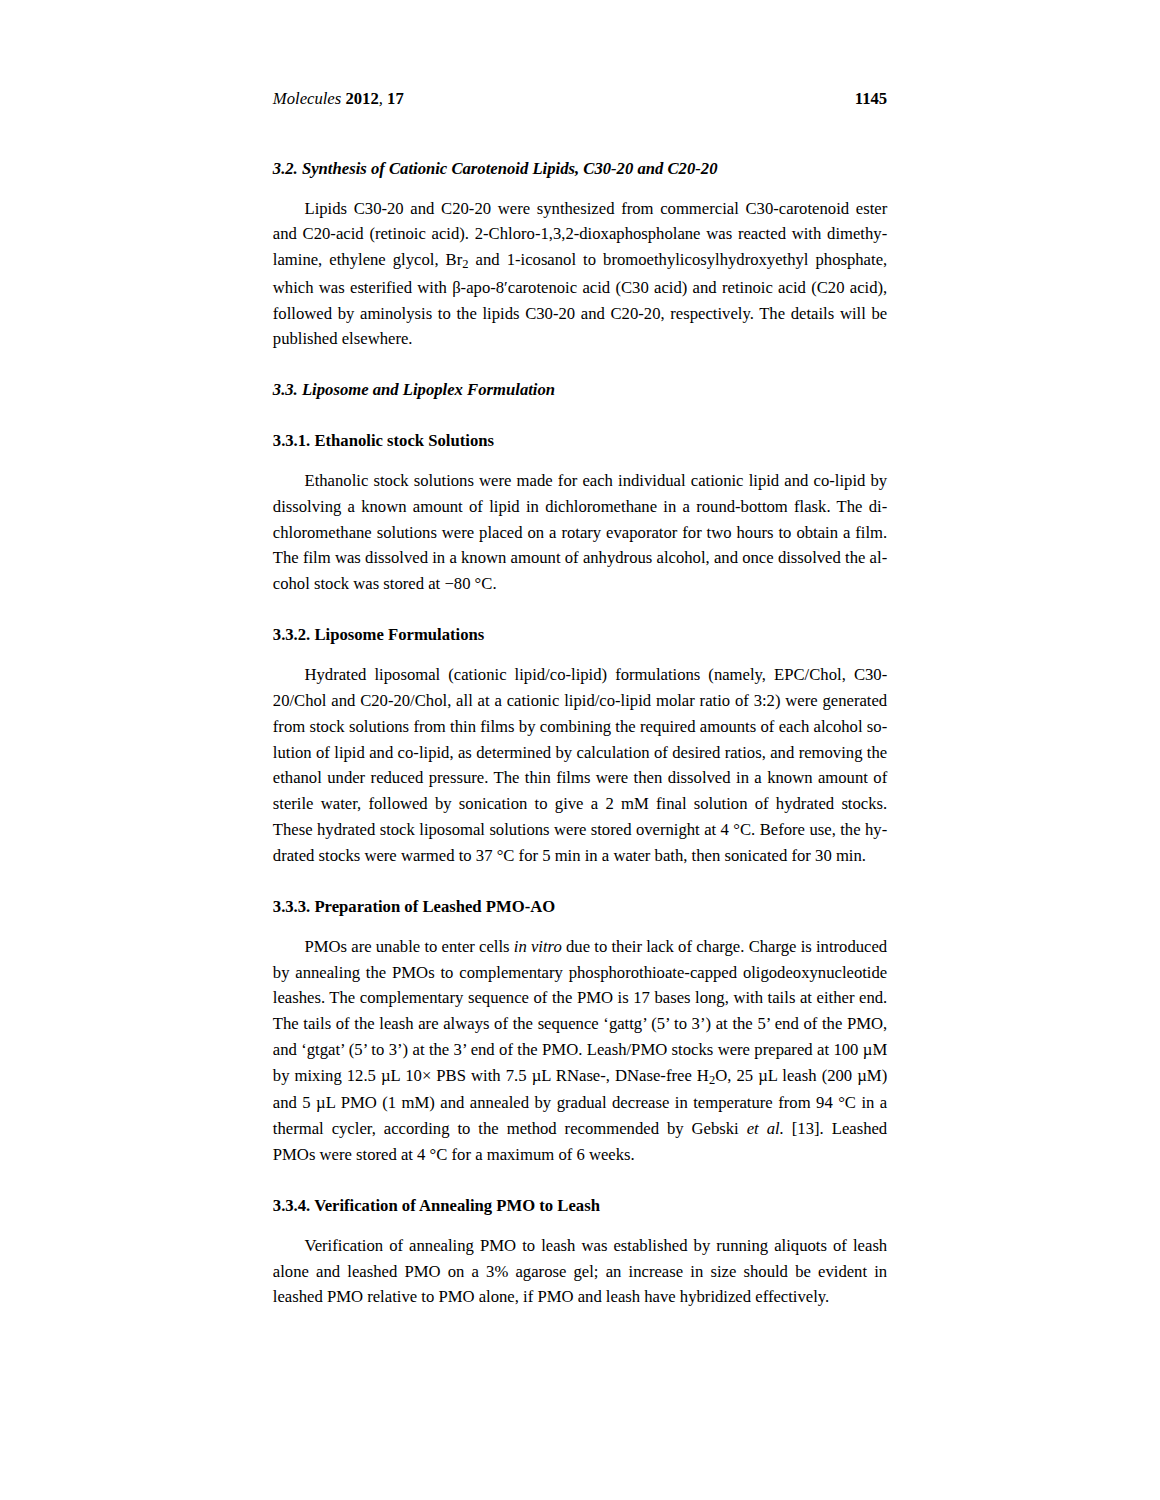Molecules 2012, 17
1145
3.2. Synthesis of Cationic Carotenoid Lipids, C30-20 and C20-20
Lipids C30-20 and C20-20 were synthesized from commercial C30-carotenoid ester and C20-acid (retinoic acid). 2-Chloro-1,3,2-dioxaphospholane was reacted with dimethylamine, ethylene glycol, Br2 and 1-icosanol to bromoethylicosylhydroxyethyl phosphate, which was esterified with β-apo-8′carotenoic acid (C30 acid) and retinoic acid (C20 acid), followed by aminolysis to the lipids C30-20 and C20-20, respectively. The details will be published elsewhere.
3.3. Liposome and Lipoplex Formulation
3.3.1. Ethanolic stock Solutions
Ethanolic stock solutions were made for each individual cationic lipid and co-lipid by dissolving a known amount of lipid in dichloromethane in a round-bottom flask. The dichloromethane solutions were placed on a rotary evaporator for two hours to obtain a film. The film was dissolved in a known amount of anhydrous alcohol, and once dissolved the alcohol stock was stored at −80 °C.
3.3.2. Liposome Formulations
Hydrated liposomal (cationic lipid/co-lipid) formulations (namely, EPC/Chol, C30-20/Chol and C20-20/Chol, all at a cationic lipid/co-lipid molar ratio of 3:2) were generated from stock solutions from thin films by combining the required amounts of each alcohol solution of lipid and co-lipid, as determined by calculation of desired ratios, and removing the ethanol under reduced pressure. The thin films were then dissolved in a known amount of sterile water, followed by sonication to give a 2 mM final solution of hydrated stocks. These hydrated stock liposomal solutions were stored overnight at 4 °C. Before use, the hydrated stocks were warmed to 37 °C for 5 min in a water bath, then sonicated for 30 min.
3.3.3. Preparation of Leashed PMO-AO
PMOs are unable to enter cells in vitro due to their lack of charge. Charge is introduced by annealing the PMOs to complementary phosphorothioate-capped oligodeoxynucleotide leashes. The complementary sequence of the PMO is 17 bases long, with tails at either end. The tails of the leash are always of the sequence ‘gattg’ (5’ to 3’) at the 5’ end of the PMO, and ‘gtgat’ (5’ to 3’) at the 3’ end of the PMO. Leash/PMO stocks were prepared at 100 µM by mixing 12.5 µL 10× PBS with 7.5 µL RNase-, DNase-free H2O, 25 µL leash (200 µM) and 5 µL PMO (1 mM) and annealed by gradual decrease in temperature from 94 °C in a thermal cycler, according to the method recommended by Gebski et al. [13]. Leashed PMOs were stored at 4 °C for a maximum of 6 weeks.
3.3.4. Verification of Annealing PMO to Leash
Verification of annealing PMO to leash was established by running aliquots of leash alone and leashed PMO on a 3% agarose gel; an increase in size should be evident in leashed PMO relative to PMO alone, if PMO and leash have hybridized effectively.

_EXERCISE DESCRIPTION_: From the line holding "PMOs are unable" to the last line of the records, quote each line exactly and add nothing.

_ANSWER TO THIS PROBLEM_:
PMOs are unable to enter cells in vitro due to their lack of charge. Charge is introduced by annealing the PMOs to complementary phosphorothioate-capped oligodeoxynucleotide leashes. The complementary sequence of the PMO is 17 bases long, with tails at either end. The tails of the leash are always of the sequence ‘gattg’ (5’ to 3’) at the 5’ end of the PMO, and ‘gtgat’ (5’ to 3’) at the 3’ end of the PMO. Leash/PMO stocks were prepared at 100 µM by mixing 12.5 µL 10× PBS with 7.5 µL RNase-, DNase-free H2O, 25 µL leash (200 µM) and 5 µL PMO (1 mM) and annealed by gradual decrease in temperature from 94 °C in a thermal cycler, according to the method recommended by Gebski et al. [13]. Leashed PMOs were stored at 4 °C for a maximum of 6 weeks.
3.3.4. Verification of Annealing PMO to Leash
Verification of annealing PMO to leash was established by running aliquots of leash alone and leashed PMO on a 3% agarose gel; an increase in size should be evident in leashed PMO relative to PMO alone, if PMO and leash have hybridized effectively.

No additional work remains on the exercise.